Problem requirements: Beginning with the line that mentions "Q: What is this item of furniture called?", reproduce every line through the last line of the entries, exactly, and only those.

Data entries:

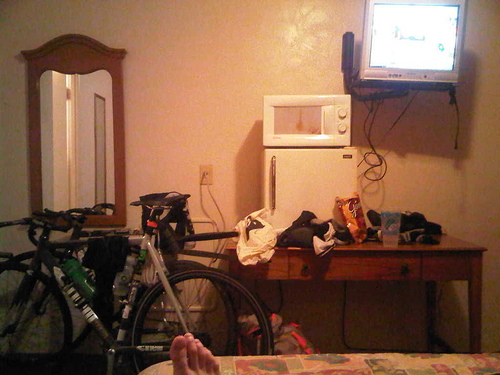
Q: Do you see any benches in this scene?
A: No, there are no benches.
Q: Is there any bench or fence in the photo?
A: No, there are no benches or fences.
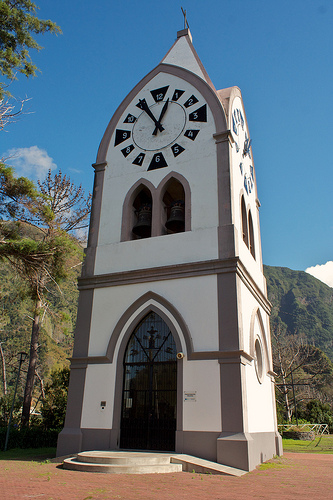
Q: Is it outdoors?
A: Yes, it is outdoors.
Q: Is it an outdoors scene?
A: Yes, it is outdoors.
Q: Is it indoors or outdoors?
A: It is outdoors.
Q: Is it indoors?
A: No, it is outdoors.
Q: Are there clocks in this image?
A: Yes, there is a clock.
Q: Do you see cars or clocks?
A: Yes, there is a clock.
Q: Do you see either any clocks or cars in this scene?
A: Yes, there is a clock.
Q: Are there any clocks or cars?
A: Yes, there is a clock.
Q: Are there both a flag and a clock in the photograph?
A: No, there is a clock but no flags.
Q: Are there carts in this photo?
A: No, there are no carts.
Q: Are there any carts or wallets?
A: No, there are no carts or wallets.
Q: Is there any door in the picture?
A: Yes, there is a door.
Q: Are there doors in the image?
A: Yes, there is a door.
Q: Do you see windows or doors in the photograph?
A: Yes, there is a door.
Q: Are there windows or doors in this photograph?
A: Yes, there is a door.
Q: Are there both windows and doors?
A: Yes, there are both a door and a window.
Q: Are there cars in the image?
A: No, there are no cars.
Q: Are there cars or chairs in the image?
A: No, there are no cars or chairs.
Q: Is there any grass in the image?
A: Yes, there is grass.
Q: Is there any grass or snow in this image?
A: Yes, there is grass.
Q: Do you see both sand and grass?
A: No, there is grass but no sand.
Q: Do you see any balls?
A: No, there are no balls.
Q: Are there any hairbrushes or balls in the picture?
A: No, there are no balls or hairbrushes.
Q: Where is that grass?
A: The grass is on the ground.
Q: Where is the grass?
A: The grass is on the ground.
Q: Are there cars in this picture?
A: No, there are no cars.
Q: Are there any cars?
A: No, there are no cars.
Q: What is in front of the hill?
A: The tower is in front of the hill.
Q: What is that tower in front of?
A: The tower is in front of the hill.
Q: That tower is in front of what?
A: The tower is in front of the hill.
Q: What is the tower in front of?
A: The tower is in front of the hill.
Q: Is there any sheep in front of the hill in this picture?
A: No, there is a tower in front of the hill.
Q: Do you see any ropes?
A: No, there are no ropes.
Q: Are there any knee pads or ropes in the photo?
A: No, there are no ropes or knee pads.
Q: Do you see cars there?
A: No, there are no cars.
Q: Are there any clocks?
A: Yes, there is a clock.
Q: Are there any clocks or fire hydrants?
A: Yes, there is a clock.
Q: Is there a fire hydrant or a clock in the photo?
A: Yes, there is a clock.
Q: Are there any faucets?
A: No, there are no faucets.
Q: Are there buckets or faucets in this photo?
A: No, there are no faucets or buckets.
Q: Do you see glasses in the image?
A: No, there are no glasses.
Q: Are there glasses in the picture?
A: No, there are no glasses.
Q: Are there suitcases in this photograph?
A: No, there are no suitcases.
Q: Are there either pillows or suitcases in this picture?
A: No, there are no suitcases or pillows.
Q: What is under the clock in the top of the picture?
A: The bell is under the clock.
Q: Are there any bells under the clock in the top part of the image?
A: Yes, there is a bell under the clock.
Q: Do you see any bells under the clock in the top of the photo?
A: Yes, there is a bell under the clock.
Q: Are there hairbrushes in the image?
A: No, there are no hairbrushes.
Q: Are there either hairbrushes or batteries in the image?
A: No, there are no hairbrushes or batteries.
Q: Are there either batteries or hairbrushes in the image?
A: No, there are no hairbrushes or batteries.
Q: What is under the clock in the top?
A: The bell is under the clock.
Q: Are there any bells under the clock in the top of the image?
A: Yes, there is a bell under the clock.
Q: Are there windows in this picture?
A: Yes, there is a window.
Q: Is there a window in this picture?
A: Yes, there is a window.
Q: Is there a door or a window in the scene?
A: Yes, there is a window.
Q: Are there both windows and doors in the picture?
A: Yes, there are both a window and a door.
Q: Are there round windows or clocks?
A: Yes, there is a round window.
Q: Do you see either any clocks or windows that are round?
A: Yes, the window is round.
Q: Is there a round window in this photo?
A: Yes, there is a round window.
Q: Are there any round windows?
A: Yes, there is a round window.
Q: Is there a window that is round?
A: Yes, there is a window that is round.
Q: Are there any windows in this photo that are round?
A: Yes, there is a window that is round.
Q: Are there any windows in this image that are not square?
A: Yes, there is a round window.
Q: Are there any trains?
A: No, there are no trains.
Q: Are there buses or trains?
A: No, there are no trains or buses.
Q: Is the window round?
A: Yes, the window is round.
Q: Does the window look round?
A: Yes, the window is round.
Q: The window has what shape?
A: The window is round.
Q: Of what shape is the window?
A: The window is round.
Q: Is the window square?
A: No, the window is round.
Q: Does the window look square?
A: No, the window is round.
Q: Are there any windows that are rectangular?
A: No, there is a window but it is round.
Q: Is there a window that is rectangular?
A: No, there is a window but it is round.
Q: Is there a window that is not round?
A: No, there is a window but it is round.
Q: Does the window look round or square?
A: The window is round.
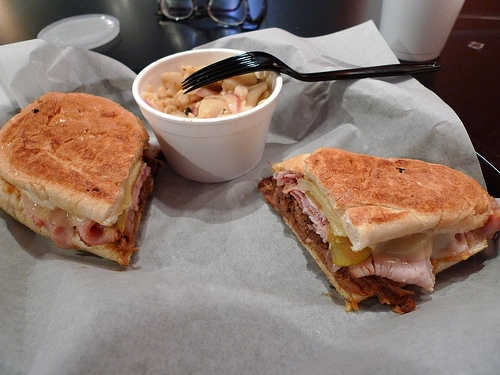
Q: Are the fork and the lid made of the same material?
A: Yes, both the fork and the lid are made of plastic.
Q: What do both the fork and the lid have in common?
A: The material, both the fork and the lid are plastic.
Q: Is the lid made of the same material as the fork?
A: Yes, both the lid and the fork are made of plastic.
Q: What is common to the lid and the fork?
A: The material, both the lid and the fork are plastic.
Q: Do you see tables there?
A: Yes, there is a table.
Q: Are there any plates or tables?
A: Yes, there is a table.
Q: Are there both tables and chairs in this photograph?
A: No, there is a table but no chairs.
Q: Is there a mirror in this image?
A: No, there are no mirrors.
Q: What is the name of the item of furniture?
A: The piece of furniture is a table.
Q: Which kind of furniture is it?
A: The piece of furniture is a table.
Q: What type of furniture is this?
A: That is a table.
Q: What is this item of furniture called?
A: That is a table.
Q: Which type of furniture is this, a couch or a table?
A: That is a table.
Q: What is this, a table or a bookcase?
A: This is a table.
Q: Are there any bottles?
A: No, there are no bottles.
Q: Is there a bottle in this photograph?
A: No, there are no bottles.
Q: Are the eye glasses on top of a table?
A: Yes, the eye glasses are on top of a table.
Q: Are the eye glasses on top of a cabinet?
A: No, the eye glasses are on top of a table.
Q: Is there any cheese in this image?
A: Yes, there is cheese.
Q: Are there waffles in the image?
A: No, there are no waffles.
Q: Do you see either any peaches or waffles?
A: No, there are no waffles or peaches.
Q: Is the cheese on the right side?
A: Yes, the cheese is on the right of the image.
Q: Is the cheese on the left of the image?
A: No, the cheese is on the right of the image.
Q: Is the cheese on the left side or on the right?
A: The cheese is on the right of the image.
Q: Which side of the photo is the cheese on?
A: The cheese is on the right of the image.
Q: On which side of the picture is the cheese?
A: The cheese is on the right of the image.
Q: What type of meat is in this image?
A: The meat is ham.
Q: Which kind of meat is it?
A: The meat is ham.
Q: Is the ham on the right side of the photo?
A: Yes, the ham is on the right of the image.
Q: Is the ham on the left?
A: No, the ham is on the right of the image.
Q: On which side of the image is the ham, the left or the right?
A: The ham is on the right of the image.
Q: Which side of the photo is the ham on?
A: The ham is on the right of the image.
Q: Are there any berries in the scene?
A: No, there are no berries.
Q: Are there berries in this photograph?
A: No, there are no berries.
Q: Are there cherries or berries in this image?
A: No, there are no berries or cherries.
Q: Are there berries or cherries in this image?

Result of this exercise:
Q: What is this item of furniture called?
A: That is a table.
Q: Which type of furniture is this, a couch or a table?
A: That is a table.
Q: What is this, a table or a bookcase?
A: This is a table.
Q: Are there any bottles?
A: No, there are no bottles.
Q: Is there a bottle in this photograph?
A: No, there are no bottles.
Q: Are the eye glasses on top of a table?
A: Yes, the eye glasses are on top of a table.
Q: Are the eye glasses on top of a cabinet?
A: No, the eye glasses are on top of a table.
Q: Is there any cheese in this image?
A: Yes, there is cheese.
Q: Are there waffles in the image?
A: No, there are no waffles.
Q: Do you see either any peaches or waffles?
A: No, there are no waffles or peaches.
Q: Is the cheese on the right side?
A: Yes, the cheese is on the right of the image.
Q: Is the cheese on the left of the image?
A: No, the cheese is on the right of the image.
Q: Is the cheese on the left side or on the right?
A: The cheese is on the right of the image.
Q: Which side of the photo is the cheese on?
A: The cheese is on the right of the image.
Q: On which side of the picture is the cheese?
A: The cheese is on the right of the image.
Q: What type of meat is in this image?
A: The meat is ham.
Q: Which kind of meat is it?
A: The meat is ham.
Q: Is the ham on the right side of the photo?
A: Yes, the ham is on the right of the image.
Q: Is the ham on the left?
A: No, the ham is on the right of the image.
Q: On which side of the image is the ham, the left or the right?
A: The ham is on the right of the image.
Q: Which side of the photo is the ham on?
A: The ham is on the right of the image.
Q: Are there any berries in the scene?
A: No, there are no berries.
Q: Are there berries in this photograph?
A: No, there are no berries.
Q: Are there cherries or berries in this image?
A: No, there are no berries or cherries.
Q: Are there berries or cherries in this image?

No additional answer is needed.